I am trying to create a pandas dataframe out of a nested json. For some reason, I seem to be unable to address the third level.
My json looks something like this:
"numberOfResults": 376,
"results": [
{
"name": "single",
"docs": [
{
"id": "RAKDI342342",
"type": "Culture",
"category": "Culture",
"media": "unknown",
"label": "exampellabel",
"title": "testtitle and titletest",
"subtitle": "Archive"
]
},
{
"id": "GUI6N5QHBPTO6GJ66VP5OXB7GKX6J7ER",
"type": "Culture",
"category": "Culture",
"media": "image",
"label": "more label als example",
"title": "test the second title",
"subtitle": "picture"
and so on.
Within the "docs"-part are all the actual results, starting with "id". Once all the information is there, the next block starting with "id" simply follows.
Now I am trying to create a table with the keys id, label and title (for a start) for each of these separate blocks (in this case actual items).
After defining the search_url (where I get the json from), my code for this currently looks like this:
result = requests.get(search_url)
data = result.json()
data.keys()
With this, I get told that they dict_keys are the following:
dict_keys(['numberOfResults', 'results', 'facets', 'entities', 'fulltexts', 'correctedQuery', 'highlightedTerms', 'randomSeed', 'nextCursorMark'])
Given the json from above, I know I want to look into "results" and then further into "docs". According to the documentation I found, I should be able to achieve this by addressing the results-part directly and then addressing the nested bit by separating the fields with ".". I have now tried the following the code:
fields = ["docs.id", "docs.label", "docs.title"]

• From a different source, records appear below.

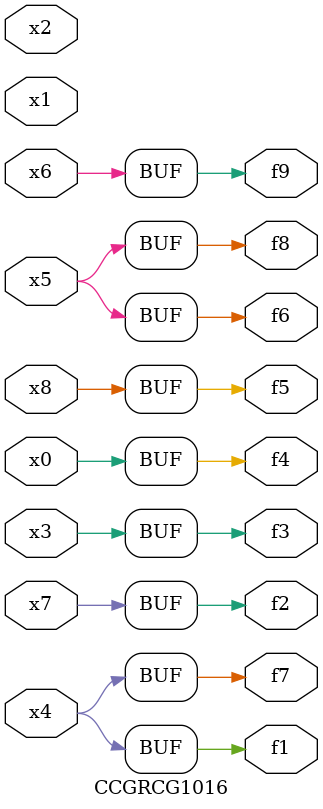
<source format=v>
module CCGRCG1016(
	input x0, x1, x2, x3, x4, x5, x6, x7, x8,
	output f1, f2, f3, f4, f5, f6, f7, f8, f9
);
	assign f1 = x4;
	assign f2 = x7;
	assign f3 = x3;
	assign f4 = x0;
	assign f5 = x8;
	assign f6 = x5;
	assign f7 = x4;
	assign f8 = x5;
	assign f9 = x6;
endmodule

</source>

df = pd.json_normalize(data["results"])
df[fields]
This works until df[field] - at this stage the programm tells me:
KeyError: "['docs.id'] not in index"
It does work for the level above though, so if I try the same with "name" and "docs" I get a lovely dataframe. What am I doing wrong? I am still a python and pandas beginner and would appreciate any help very much!
EDIT:
The desired dataframe output would look roughly like this:
id label title
0 RAKDI342342 exampellabel testtitle and titletest